Rewrite the material with every "jQuery" replaced by "JavaScript", keeping everything else unchanged, and leave out the pictures.

__________________________________________________

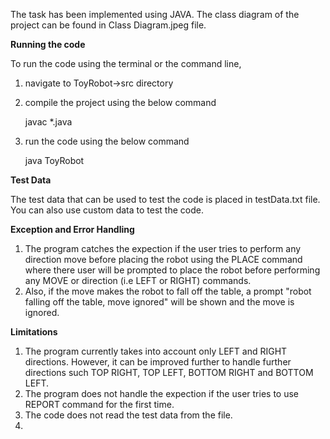 The task has been implemented using JAVA. The class diagram of the project can be found in Class Diagram.jpeg file.

**Running the code**

To run the code using the terminal or the command line,

1. navigate to ToyRobot->src directory
2. compile the project using the below command
   
   javac \*.java
3. run the code using the below command

   java ToyRobot

**Test Data**

The test data that can be used to test the code is placed in testData.txt file. You
can also use custom data to test the code.

**Exception and Error Handling**

1. The program catches the expection if the user tries to perform any direction move before
   placing the robot using the PLACE command where there user will be prompted to place the
   robot before performing any MOVE or direction (i.e LEFT or RIGHT) commands.
2. Also, if the move makes the robot to fall off the table, a prompt "robot falling off the
   table, move ignored" will be shown and the move is ignored.

**Limitations**

1. The program currently takes into account only LEFT and RIGHT directions. However,
   it can be improved further to handle further directions such TOP RIGHT, TOP LEFT,
   BOTTOM RIGHT and BOTTOM LEFT.
2. The program does not handle the expection if the user tries to use REPORT command for the first time.
3. The code does not read the test data from the file.
4. 
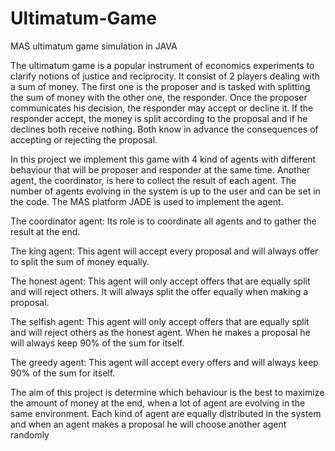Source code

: # Ultimatum-Game
MAS ultimatum game simulation in JAVA

The ultimatum game is a popular instrument of economics experiments to clarify notions of justice and reciprocity.
It consist of 2 players dealing with a sum of money. The first one is the proposer and is tasked with splitting the sum of money with the other one, the responder.
Once the proposer communicates his decision, the responder may accept or decline it.
If the responder accept, the money is split according to the proposal and if he declines both receive nothing.
Both know in advance the consequences of accepting or rejecting the proposal.

In this project we implement this game with 4 kind of agents with different behaviour that will be proposer and responder at the same time.
Another agent, the coordinator, is here to collect the result of each agent.
The number of agents evolving in the system is up to the user and can be set in the code.
The MAS platform JADE is used to implement the agent.

The coordinator agent:
Its role is to coordinate all agents and to gather the result at the end.

The king agent:
This agent will accept every proposal and will always offer to split the sum of money equally.

The honest agent:
This agent will only accept offers that are equally split and will reject others.
It will always split the offer equally when making a proposal.

The selfish agent:
This agent will only accept offers that	are equally split and will reject others as the honest agent.
When he makes a proposal he will always keep 90% of the sum for itself.

The greedy agent:
This agent will accept every offers and will always keep 90% of the sum for itself.

The aim of this project is determine which behaviour is the best to maximize the amount of money at the end, when a lot of agent are evolving in the same environment.
Each kind of agent are equally distributed in the system and when an agent makes a proposal he will choose another agent randomly

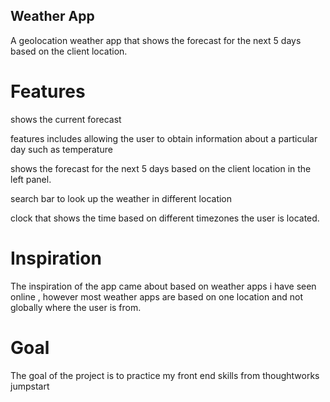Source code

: ## Weather App

A geolocation weather app that shows the forecast for the next 5 days based on the client location.

# Features

shows the current forecast 

features includes allowing the user to obtain information about a particular day such as temperature 

shows the forecast for the next 5 days based on the client location in the left panel.

search bar to look up the weather in different location

clock that shows the time based on different timezones the user is located. 


# Inspiration

The inspiration of the app came about based on weather apps i have seen online , however most weather apps are based on one location and not globally where the user is from.


# Goal 

The goal of the project is to practice my front end skills from thoughtworks jumpstart
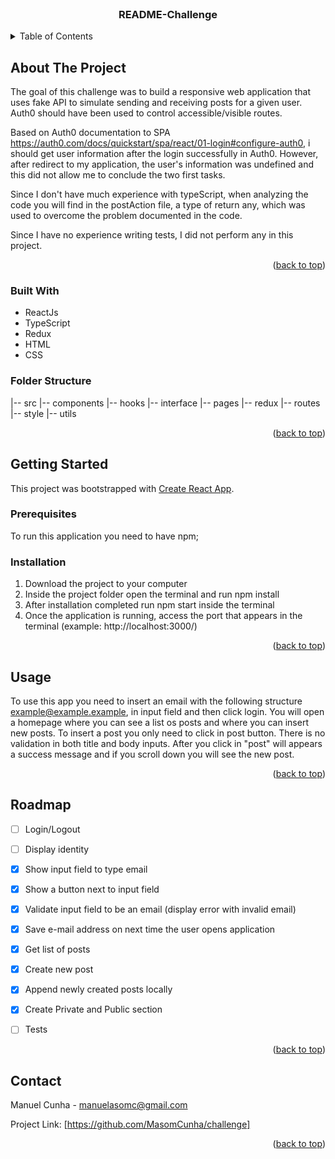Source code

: <br />
<div align="center">

  <h3 align="center">README-Challenge</h3>

</div>



<!-- TABLE OF CONTENTS -->
<details>
  <summary>Table of Contents</summary>
  <ol>
    <li>
      <a href="#about-the-project">About The Project</a>
      <ul>
        <li><a href="#built-with">Built With</a></li>
        <li><a href="#folder-structure">Folder Structure</a></li>
      </ul>
    </li>
    <li>
      <a href="#getting-started">Getting Started</a>
      <ul>
        <li><a href="#prerequisites">Prerequisites</a></li>
        <li><a href="#installation">Installation</a></li>
      </ul>
    </li>
    <li><a href="#usage">Usage</a></li>
    <li><a href="#roadmap">Roadmap</a></li>
    <li><a href="#contact">Contact</a></li>
  </ol>
</details>

<!-- ABOUT THE PROJECT -->
## About The Project

The goal of this challenge was to build a responsive web application that uses fake API to simulate sending and receiving posts for a given user. Auth0 should have been used to control accessible/visible routes.

Based on Auth0 documentation to SPA https://auth0.com/docs/quickstart/spa/react/01-login#configure-auth0, i should get user information after the login successfully in Auth0. However, after redirect to my application, the user's information was undefined and this did not allow me to conclude the two first tasks.

Since I don't have much experience with typeScript, when analyzing the code you will find in the postAction file, a type of return any, which was used to overcome the problem documented in the code.

Since I have no experience writing tests, I did not perform any in this project.

<p align="right">(<a href="#readme-top">back to top</a>)</p>


### Built With

* ReactJs
* TypeScript
* Redux
* HTML
* CSS


### Folder Structure

|-- src
    |-- components
    |-- hooks
    |-- interface
    |-- pages
    |-- redux
    |-- routes
    |-- style
    |-- utils

<p align="right">(<a href="#readme-top">back to top</a>)</p>



<!-- GETTING STARTED -->
## Getting Started

This project was bootstrapped with [Create React App](https://github.com/facebook/create-react-app).

### Prerequisites

To run this application you need to have npm;

### Installation

1. Download the project to your computer
2. Inside the project folder open the terminal and run npm install
3. After installation completed run npm start inside the terminal
4. Once the application is running, access the port that appears in the terminal (example: http://localhost:3000/)

<p align="right">(<a href="#readme-top">back to top</a>)</p>



<!-- USAGE EXAMPLES -->
## Usage

To use this app you need to insert an email with the following structure 
    example@example.example,
in input field and then click login.
You will open a homepage where you can see a list os posts and where you can insert new posts.
To insert a post you only need to click in post button. There is no validation in both title and body inputs.
After you click in "post" will appears a success message and if you scroll down you will see the new post.

<p align="right">(<a href="#readme-top">back to top</a>)</p>



<!-- ROADMAP -->
## Roadmap

- [ ] Login/Logout
- [ ] Display identity
- [X] Show input field to type email
- [X] Show a button next to input field
- [X] Validate input field to be an email (display error with invalid email)
- [X] Save e-mail address on next time the user opens application 
- [X] Get list of posts
- [X] Create new post
- [X] Append newly created posts locally
- [X] Create Private and Public section
- [ ] Tests



<p align="right">(<a href="#readme-top">back to top</a>)</p>


<!-- CONTACT -->
## Contact

Manuel Cunha - manuelasomc@gmail.com

Project Link: [https://github.com/MasomCunha/challenge]

<p align="right">(<a href="#readme-top">back to top</a>)</p>

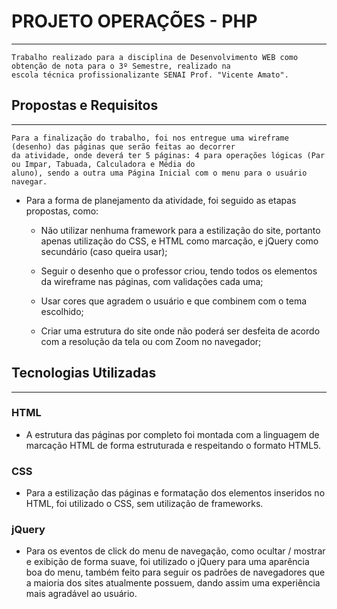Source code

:# PROJETO OPERAÇÕES - PHP 
- - -

    Trabalho realizado para a disciplina de Desenvolvimento WEB como obtenção de nota para o 3º Semestre, realizado na
    escola técnica profissionalizante SENAI Prof. "Vicente Amato".
    
## Propostas e Requisitos 
- - -

    Para a finalização do trabalho, foi nos entregue uma wireframe (desenho) das páginas que serão feitas ao decorrer 
    da atividade, onde deverá ter 5 páginas: 4 para operações lógicas (Par ou Impar, Tabuada, Calculadora e Média do 
    aluno), sendo a outra uma Página Inicial com o menu para o usuário navegar.
    
- Para a forma de planejamento da atividade, foi seguido as etapas propostas, como:
    
    * Não utilizar nenhuma framework para a estilização do site, portanto apenas utilização do CSS, e HTML como marcação,
    e jQuery como secundário (caso queira usar);
    
    * Seguir o desenho que o professor criou, tendo todos os elementos da wireframe nas páginas, com validações cada uma;
    
    * Usar cores que agradem o usuário e que combinem com o tema escolhido;
    
    * Criar uma estrutura do site onde não poderá ser desfeita de acordo com a resolução da tela ou com Zoom no navegador;
    
## Tecnologias Utilizadas 
- - -

### HTML

- A estrutura das páginas por completo foi montada com a linguagem de marcação HTML de forma estruturada e respeitando o
formato HTML5.

### CSS 

- Para a estilização das páginas e formatação dos elementos inseridos no HTML, foi utilizado o CSS, sem utilização de
frameworks.

### jQuery

- Para os eventos de click do menu de navegação, como ocultar / mostrar e exibição de forma suave, foi utilizado o jQuery
para uma aparência boa do menu, também feito para seguir os padrões de navegadores que a maioria dos sites atualmente 
possuem, dando assim uma experiência mais agradável ao usuário.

__________________________________________________

Answer ->
 The task has been implemented using JAVA. The class diagram of the project can be found in Class Diagram.jpeg file.

**Running the code**

To run the code using the terminal or the command line,

1. navigate to ToyRobot->src directory
2. compile the project using the below command
   
   javac \*.java
3. run the code using the below command

   java ToyRobot

**Test Data**

The test data that can be used to test the code is placed in testData.txt file. You
can also use custom data to test the code.

**Exception and Error Handling**

1. The program catches the expection if the user tries to perform any direction move before
   placing the robot using the PLACE command where there user will be prompted to place the
   robot before performing any MOVE or direction (i.e LEFT or RIGHT) commands.
2. Also, if the move makes the robot to fall off the table, a prompt "robot falling off the
   table, move ignored" will be shown and the move is ignored.

**Limitations**

1. The program currently takes into account only LEFT and RIGHT directions. However,
   it can be improved further to handle further directions such TOP RIGHT, TOP LEFT,
   BOTTOM RIGHT and BOTTOM LEFT.
2. The program does not handle the expection if the user tries to use REPORT command for the first time.
3. The code does not read the test data from the file.
4. 
Source code

: # Ultimatum-Game
MAS ultimatum game simulation in JAVA

The ultimatum game is a popular instrument of economics experiments to clarify notions of justice and reciprocity.
It consist of 2 players dealing with a sum of money. The first one is the proposer and is tasked with splitting the sum of money with the other one, the responder.
Once the proposer communicates his decision, the responder may accept or decline it.
If the responder accept, the money is split according to the proposal and if he declines both receive nothing.
Both know in advance the consequences of accepting or rejecting the proposal.

In this project we implement this game with 4 kind of agents with different behaviour that will be proposer and responder at the same time.
Another agent, the coordinator, is here to collect the result of each agent.
The number of agents evolving in the system is up to the user and can be set in the code.
The MAS platform JADE is used to implement the agent.

The coordinator agent:
Its role is to coordinate all agents and to gather the result at the end.

The king agent:
This agent will accept every proposal and will always offer to split the sum of money equally.

The honest agent:
This agent will only accept offers that are equally split and will reject others.
It will always split the offer equally when making a proposal.

The selfish agent:
This agent will only accept offers that	are equally split and will reject others as the honest agent.
When he makes a proposal he will always keep 90% of the sum for itself.

The greedy agent:
This agent will accept every offers and will always keep 90% of the sum for itself.

The aim of this project is determine which behaviour is the best to maximize the amount of money at the end, when a lot of agent are evolving in the same environment.
Each kind of agent are equally distributed in the system and when an agent makes a proposal he will choose another agent randomly

Source code

: ## Weather App

A geolocation weather app that shows the forecast for the next 5 days based on the client location.

# Features

shows the current forecast 

features includes allowing the user to obtain information about a particular day such as temperature 

shows the forecast for the next 5 days based on the client location in the left panel.

search bar to look up the weather in different location

clock that shows the time based on different timezones the user is located. 


# Inspiration

The inspiration of the app came about based on weather apps i have seen online , however most weather apps are based on one location and not globally where the user is from.


# Goal 

The goal of the project is to practice my front end skills from thoughtworks jumpstart
Source code

: <br />
<div align="center">

  <h3 align="center">README-Challenge</h3>

</div>



<!-- TABLE OF CONTENTS -->
<details>
  <summary>Table of Contents</summary>
  <ol>
    <li>
      <a href="#about-the-project">About The Project</a>
      <ul>
        <li><a href="#built-with">Built With</a></li>
        <li><a href="#folder-structure">Folder Structure</a></li>
      </ul>
    </li>
    <li>
      <a href="#getting-started">Getting Started</a>
      <ul>
        <li><a href="#prerequisites">Prerequisites</a></li>
        <li><a href="#installation">Installation</a></li>
      </ul>
    </li>
    <li><a href="#usage">Usage</a></li>
    <li><a href="#roadmap">Roadmap</a></li>
    <li><a href="#contact">Contact</a></li>
  </ol>
</details>

<!-- ABOUT THE PROJECT -->
## About The Project

The goal of this challenge was to build a responsive web application that uses fake API to simulate sending and receiving posts for a given user. Auth0 should have been used to control accessible/visible routes.

Based on Auth0 documentation to SPA https://auth0.com/docs/quickstart/spa/react/01-login#configure-auth0, i should get user information after the login successfully in Auth0. However, after redirect to my application, the user's information was undefined and this did not allow me to conclude the two first tasks.

Since I don't have much experience with typeScript, when analyzing the code you will find in the postAction file, a type of return any, which was used to overcome the problem documented in the code.

Since I have no experience writing tests, I did not perform any in this project.

<p align="right">(<a href="#readme-top">back to top</a>)</p>


### Built With

* ReactJs
* TypeScript
* Redux
* HTML
* CSS


### Folder Structure

|-- src
    |-- components
    |-- hooks
    |-- interface
    |-- pages
    |-- redux
    |-- routes
    |-- style
    |-- utils

<p align="right">(<a href="#readme-top">back to top</a>)</p>



<!-- GETTING STARTED -->
## Getting Started

This project was bootstrapped with [Create React App](https://github.com/facebook/create-react-app).

### Prerequisites

To run this application you need to have npm;

### Installation

1. Download the project to your computer
2. Inside the project folder open the terminal and run npm install
3. After installation completed run npm start inside the terminal
4. Once the application is running, access the port that appears in the terminal (example: http://localhost:3000/)

<p align="right">(<a href="#readme-top">back to top</a>)</p>



<!-- USAGE EXAMPLES -->
## Usage

To use this app you need to insert an email with the following structure 
    example@example.example,
in input field and then click login.
You will open a homepage where you can see a list os posts and where you can insert new posts.
To insert a post you only need to click in post button. There is no validation in both title and body inputs.
After you click in "post" will appears a success message and if you scroll down you will see the new post.

<p align="right">(<a href="#readme-top">back to top</a>)</p>



<!-- ROADMAP -->
## Roadmap

- [ ] Login/Logout
- [ ] Display identity
- [X] Show input field to type email
- [X] Show a button next to input field
- [X] Validate input field to be an email (display error with invalid email)
- [X] Save e-mail address on next time the user opens application 
- [X] Get list of posts
- [X] Create new post
- [X] Append newly created posts locally
- [X] Create Private and Public section
- [ ] Tests



<p align="right">(<a href="#readme-top">back to top</a>)</p>


<!-- CONTACT -->
## Contact

Manuel Cunha - manuelasomc@gmail.com

Project Link: [https://github.com/MasomCunha/challenge]

<p align="right">(<a href="#readme-top">back to top</a>)</p>

Source code

:# PROJETO OPERAÇÕES - PHP 
- - -

    Trabalho realizado para a disciplina de Desenvolvimento WEB como obtenção de nota para o 3º Semestre, realizado na
    escola técnica profissionalizante SENAI Prof. "Vicente Amato".
    
## Propostas e Requisitos 
- - -

    Para a finalização do trabalho, foi nos entregue uma wireframe (desenho) das páginas que serão feitas ao decorrer 
    da atividade, onde deverá ter 5 páginas: 4 para operações lógicas (Par ou Impar, Tabuada, Calculadora e Média do 
    aluno), sendo a outra uma Página Inicial com o menu para o usuário navegar.
    
- Para a forma de planejamento da atividade, foi seguido as etapas propostas, como:
    
    * Não utilizar nenhuma framework para a estilização do site, portanto apenas utilização do CSS, e HTML como marcação,
    e JavaScript como secundário (caso queira usar);
    
    * Seguir o desenho que o professor criou, tendo todos os elementos da wireframe nas páginas, com validações cada uma;
    
    * Usar cores que agradem o usuário e que combinem com o tema escolhido;
    
    * Criar uma estrutura do site onde não poderá ser desfeita de acordo com a resolução da tela ou com Zoom no navegador;
    
## Tecnologias Utilizadas 
- - -

### HTML

- A estrutura das páginas por completo foi montada com a linguagem de marcação HTML de forma estruturada e respeitando o
formato HTML5.

### CSS 

- Para a estilização das páginas e formatação dos elementos inseridos no HTML, foi utilizado o CSS, sem utilização de
frameworks.

### JavaScript

- Para os eventos de click do menu de navegação, como ocultar / mostrar e exibição de forma suave, foi utilizado o JavaScript
para uma aparência boa do menu, também feito para seguir os padrões de navegadores que a maioria dos sites atualmente 
possuem, dando assim uma experiência mais agradável ao usuário.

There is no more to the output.